Page MenuHomePhabricator

Request creation of topic-curator VPS project
Closed, InvalidPublic

Description

Project Name: topic-curator

Developer account usernames of requestors: so9q

Purpose: Curate subgraphs (e.g. the 85 mio scientific articles currently missing one) and add P921 main subject in batches based on matching.

Brief description: This is a simple python flask application. I intend to use a database to record use of the tool. mariadb should suffice.

How soon you are hoping this can be fulfilled: as soon as possible.

I installed the tool on toolforge but because of some configuration limit it does not work as expected.
see https://github.com/dpriskorn/WikidataTopicCurator/issues/5

I have a lot of experience with installing and maintaining linux servers. I expect to be able to handle everything myself. See https://meta.wikimedia.org/wiki/User:So9q

License: AGPLv3+

Event Timeline

So9q updated the task description. (Show Details)

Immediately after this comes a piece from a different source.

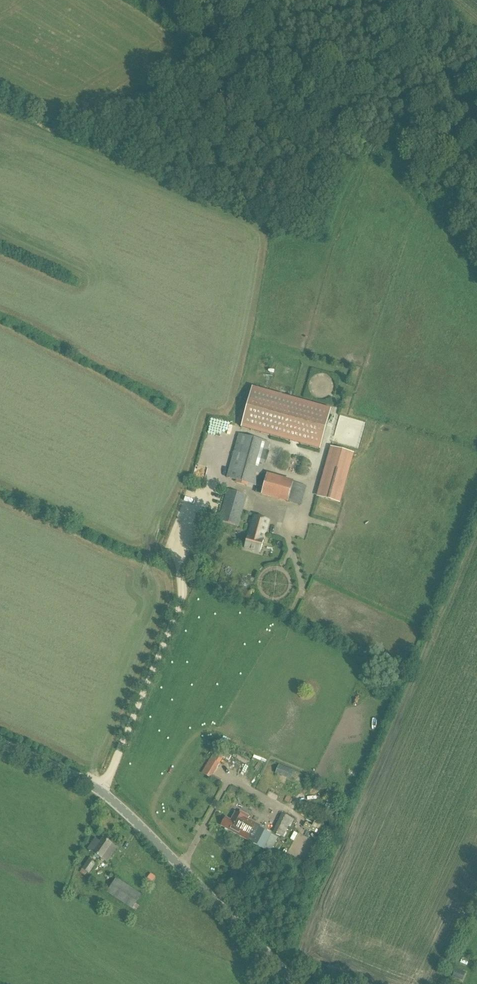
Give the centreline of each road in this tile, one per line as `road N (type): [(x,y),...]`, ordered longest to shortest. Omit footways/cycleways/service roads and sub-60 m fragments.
road 1 (tertiary): [(0,744),(106,795),(298,983)]
road 2 (track): [(219,462),(181,543),(187,588),(103,792)]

@So9q Moving the tool to a dedicated project is reasonable if it will actually fix something, but if your guess about URL length is correct I'm not sure how that will be different in a dedicated project vs Toolforge assuming that your dedicated project will still need to use the https front proxy for Cloud VPS projects that is just a slightly different configuration than the Toolforge front proxy. It would be nice to have a better understanding of the problem you are facing before rushing to making a dedicated project the solution.

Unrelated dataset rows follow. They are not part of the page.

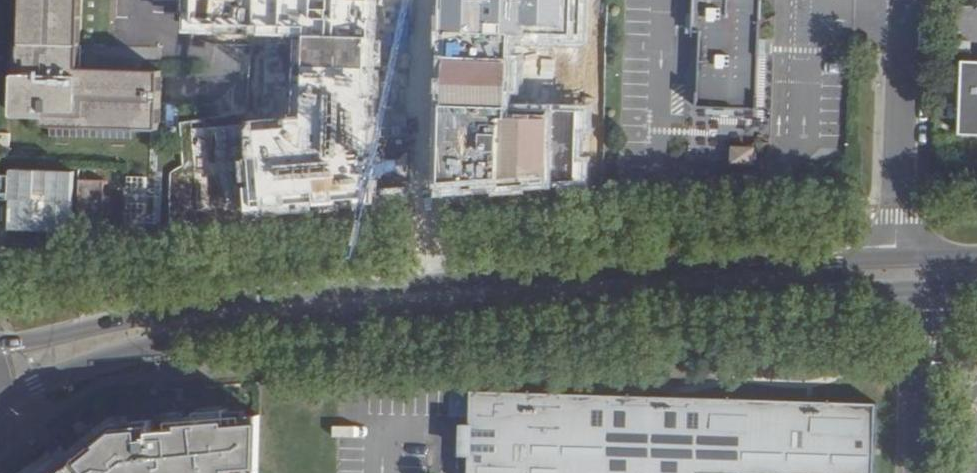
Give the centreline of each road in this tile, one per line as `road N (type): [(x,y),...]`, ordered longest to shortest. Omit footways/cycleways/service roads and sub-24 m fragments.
road 1 (tertiary): [(0,405),(66,372),(148,348),(595,305),(893,291)]
road 2 (tertiary): [(894,261),(410,293)]
road 3 (tertiary): [(410,293),(0,344)]
road 4 (residential): [(418,0),(410,293)]
road 5 (residential): [(894,261),(905,0)]
road 6 (unclassified): [(925,290),(920,472)]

With the changes from https://github.com/dpriskorn/WikidataTopicCurator/commit/d532547c74c4ca156d712299f580bc72e50f645a now in place on your Toolforge tool I can't use something like https://topic-curator.toolforge.org/articles?qid=Q1949144&limit=100&prefix=haswbstatement%3AP31%3DQ13442814+-haswbstatement%3AP921%3DQ1334131&affix=-inlabel%3Asyndrome to try and help debug the problem as the live code aborts with a deliberate failure.

If your assumption about URL truncation by the Toolforge proxy is true, I'm not sure how your tool would work from anywhere as the long URL is a 302 redirect targeting https://quickstatements.toolforge.org. Or am I thinking about this wrong and the problem is somehow in emitting the redirect header from your tool?

Sending all 66 items from https://bd808-test2.toolforge.org/articles?qid=Q1949144&limit=100&prefix=haswbstatement%3AP31%3DQ13442814+-haswbstatement%3AP921%3DQ1334131&affix=-inlabel%3Asyndrome to quickstatements seems to work as expected. I have that tool running a git clone pointed at https://github.com/dpriskorn/WikidataTopicCurator/commit/940ec123a3ce82eb002331ae20da0cd3c95e5a96 with the Toolforge specific abort code removed. The current HEAD of your repo fails with some validation problem.

url to qs: https://quickstatements.toolforge.org/#/v

That is a 3492 character URL pointing to quickstatements. Per https://nginx.org/en/docs/http/ngx_http_core_module.html#large_client_header_buffers the default buffer size should be 8k, so there is a limit that would eventually be hit but a rather large number of parameters should fit. You could squeeze in a few more even by adjusting your URL encoding. There is technically no reason to encode | as %7C when contacting quickstatements. The example 3492 character URL is reduced to 2704 characters when using | directly. The large_client_header_buffers is applied in-bound to the quickstatements tool, so as I understand your stated problem this would not be changed in any way by moving your tool outside of Toolforge.

So9q claimed this task.

Big thanks for taking a deeper look into this and for the suggestion to adjust the encoding. I'll close this as resolved for now, while I try diving deeper into the issue and try to make it work.
Locally on my machine everything works fine. I can send batches as large as 5000 items to QS with no problems which translates to 10k qs-lines to edit.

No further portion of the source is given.